Profile: Gabon’s presidential contenders

Posted on Monday, 27 July 2009 00:00

Ali Ben Bongo?, Minister of defence

The man left holding the most powerful cards at the time of his father’s death was able to use his clout to get the nomination of the former single party, the Parti Démocratique Gabonais (PDG), for the new national elections. A son of former President Omar Bongo Ondimba and Marie-Josephine Kama (now singing under the name Patience Dabany), he has been unable to disarm opponents who chatter that he is ‘not Gabonese’. As a member of the presidential family, he seems most likely to be able to win new elections since his predecessor systematically co-opted and neutralised opposition parties and their leaders. Representing the minority Batéké people of the south-east, Ali Ben would have to face the challenge of convincing the larger ethnic groups, like the Fang and Nzèbi, to back him in order to win the election convincingly. Less ensconced in the Franco-African networks than his father, Ali Ben seems more sympathetic to US and other interests.
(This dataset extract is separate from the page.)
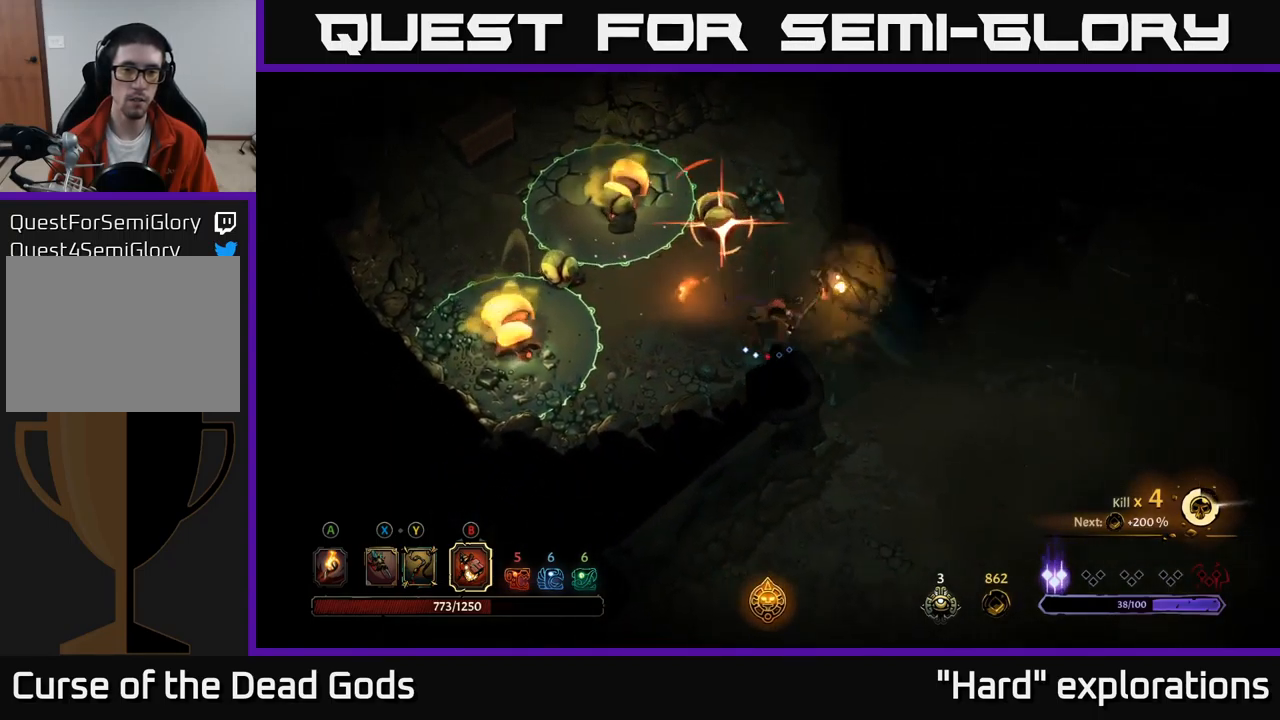
{"buttons": [], "left_stick": "right", "right_stick": "center", "events": [[66, "R2", "up"]]}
Pascaline Bongo, ?Former head of the presidential cabinet

Back-room fixer and keeper of financial secrets, Pascaline plans to enjoy her role as king-maker or spoiler. As Ali Ben’s older sister from another mother, the two familial pillars of the Bongo regime are more suited to competition than cooperation. As such, the post-Bongo future could display the kind of the intra-family struggles which have created instability in Togo. Former wife of current head of the AU Commission, Jean Ping, she is now the partner of foreign minister Paul Toungui, one of Ali Ben’s principal opponents in the PDG. A vice-president of oil company Total Gabon and an executive at BGFIBank, her supporters claim that her business acumen makes her better suited than her brother to be president. Not one to enjoy the spotlight, she has refused to discuss a run for the presidency in public, but her support will be critical in limiting the number of PDG splinter groups.
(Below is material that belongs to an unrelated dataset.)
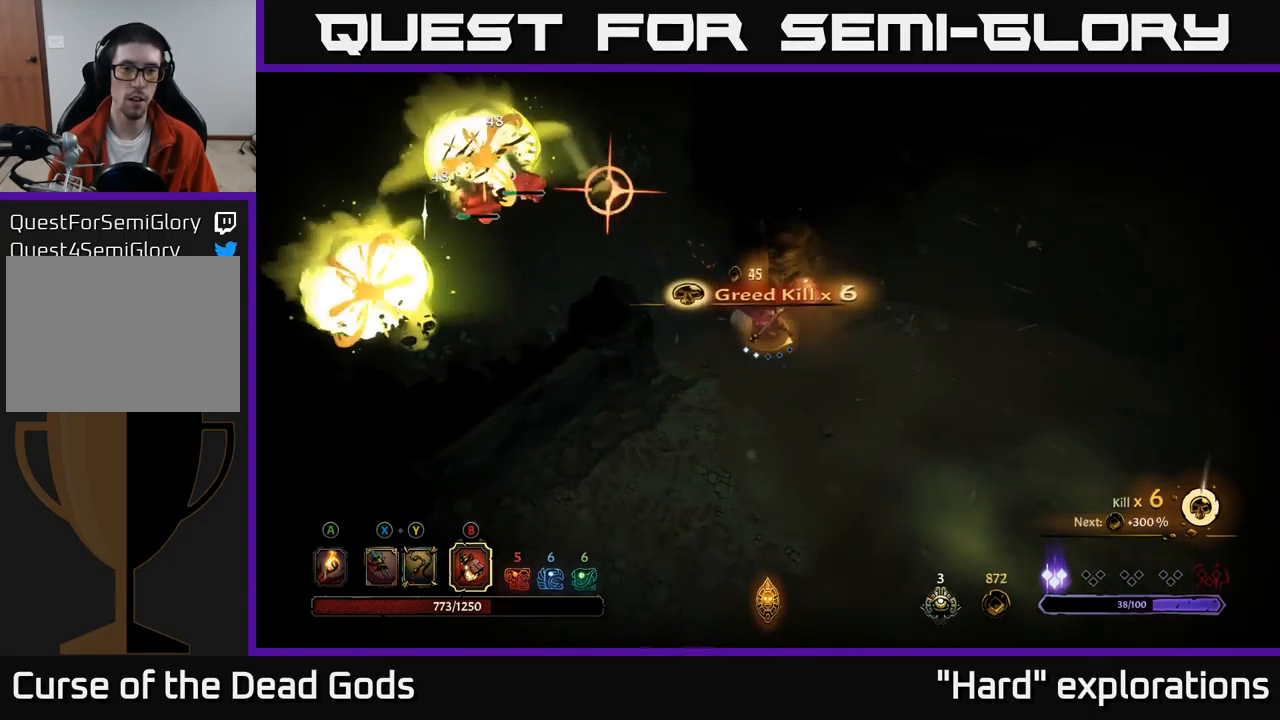
{"buttons": [], "left_stick": "center", "right_stick": "center", "events": [[383, "left_stick", "center"]]}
Pierre Mamboundou, ?Leader of the Union du Peuple Gabonais

As one of the large number of former opposition politicians who allowed themselves to be persuaded that working with former President Bongo was a much more agreeable occupation than challenging him, Pierre Mamboundou’s chances of being successful against a PDG candidate have diminished greatly. He was a supposedly ‘radical’ opponent of the Bongo regime and lived in exile, having returned during the days of national conferences and the end of single-party rule. Even after his return, Mamboundou refused to work with a regime that he regarded as corrupt and dishonest, getting his UPG party to boycott many elections. Having been former President Bongo’s most serious opponent in previous presidential elections, his supporters criticised his 2007 reconciliation with Bongo and his solicitation of funds to improve infrastructure in his electoral fiefdom of Ndende, where he became mayor in 1997. Mamboundou will have difficulty gaining support from outside of his base, especially as this year’s polls will have more candidates representing more ethnic groups than the elections of the past.